* Отрывок:
------------------------------------------------------------

В конце концов мы приняли решение прекратить заслушивание его дела на этом суде с условием, что оно будет возобновлено, если подсудимому удастся излечиться. Но случилось так, что, прежде чем Раш смог вновь вернуться на скамью подсудимых в Нюрнберге за все то, что он совершил как генерал СС и руководитель эйнзатцгруппы, его призвал на заслушивание дела всей его жизни самый высший из судей. Раш умер 1 ноября 1948 г.
Я не сомневаюсь, что Раш говорил правду о воспитании, которое получил в детстве. Кроме того, его отец сумел дать сыну прекрасное образование. После получения степеней доктора юриспруденции, доктора права и экономики он приступил к практической деятельности и вскоре стал мэром города Виттенберга (ныне Лютерштадт-Виттенберг). Поэтому ни в коем случае нельзя говорить о том, что именно из-за недостатка жизненного опыта и образования Раш не смог понять суть зла и насилия, которые несла людям нацистская партия, куда он вступил уже в зрелом возрасте, в 40 лет. Раш считался настолько образованным человеком, что его коллеги иногда обращались к нему: «доктор-доктор». Нельзя было сказать, что и прочие подсудимые были недостаточно образованными людьми, чтобы сознавать, что такое порядочность и что такое бесчестие. Поэтому, говоря о преступном поведении подсудимых, можно было лишь с прискорбием констатировать, что все полученные обширные знания они применяли для того, чтобы максимально грамотно и эффективно выполнять свои дьявольские задачи.

------------------------------------------------------------

* Записи набора данных:
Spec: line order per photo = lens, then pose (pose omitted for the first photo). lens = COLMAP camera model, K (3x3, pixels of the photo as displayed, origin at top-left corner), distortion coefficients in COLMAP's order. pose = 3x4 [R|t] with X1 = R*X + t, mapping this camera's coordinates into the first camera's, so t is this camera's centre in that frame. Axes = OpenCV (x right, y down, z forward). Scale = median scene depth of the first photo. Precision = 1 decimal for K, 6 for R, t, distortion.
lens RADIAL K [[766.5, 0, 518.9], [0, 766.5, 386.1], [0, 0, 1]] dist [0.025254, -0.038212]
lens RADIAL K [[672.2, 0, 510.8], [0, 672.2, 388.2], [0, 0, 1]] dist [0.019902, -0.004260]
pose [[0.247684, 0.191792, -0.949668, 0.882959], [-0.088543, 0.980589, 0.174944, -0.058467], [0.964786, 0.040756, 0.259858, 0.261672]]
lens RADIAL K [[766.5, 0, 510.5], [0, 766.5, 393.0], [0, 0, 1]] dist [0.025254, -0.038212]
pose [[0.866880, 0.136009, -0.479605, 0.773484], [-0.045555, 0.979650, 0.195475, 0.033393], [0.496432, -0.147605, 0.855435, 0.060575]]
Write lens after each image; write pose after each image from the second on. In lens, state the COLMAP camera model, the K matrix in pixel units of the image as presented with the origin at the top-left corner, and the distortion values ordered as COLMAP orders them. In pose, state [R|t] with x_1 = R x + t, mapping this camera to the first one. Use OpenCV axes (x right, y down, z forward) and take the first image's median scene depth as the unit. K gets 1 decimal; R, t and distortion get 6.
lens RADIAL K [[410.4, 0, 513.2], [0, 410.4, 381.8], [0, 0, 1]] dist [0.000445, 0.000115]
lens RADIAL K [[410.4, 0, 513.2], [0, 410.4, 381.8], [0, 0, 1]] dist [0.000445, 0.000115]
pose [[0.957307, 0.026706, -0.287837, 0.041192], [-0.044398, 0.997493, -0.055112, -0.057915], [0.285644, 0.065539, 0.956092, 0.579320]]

------------------------------------------------------------

* Примените прочитанное:
1: Назовите все города, которые упоминаются в отрывке.
2: Перепишите из отрывка дословно фрагмент, начиная со слов «В конце концов» и заканчивая словами «ноября 1948 г.».
Записи никак не связаны с отрывком.

* Ответы по порядку:
1: Нюрнберг, Виттенберг, Лютерштадт-Виттенберг

2:
В конце концов мы приняли решение прекратить заслушивание его дела на этом суде с условием, что оно будет возобновлено, если подсудимому удастся излечиться. Но случилось так, что, прежде чем Раш смог вновь вернуться на скамью подсудимых в Нюрнберге за все то, что он совершил как генерал СС и руководитель эйнзатцгруппы, его призвал на заслушивание дела всей его жизни самый высший из судей. Раш умер 1 ноября 1948 г.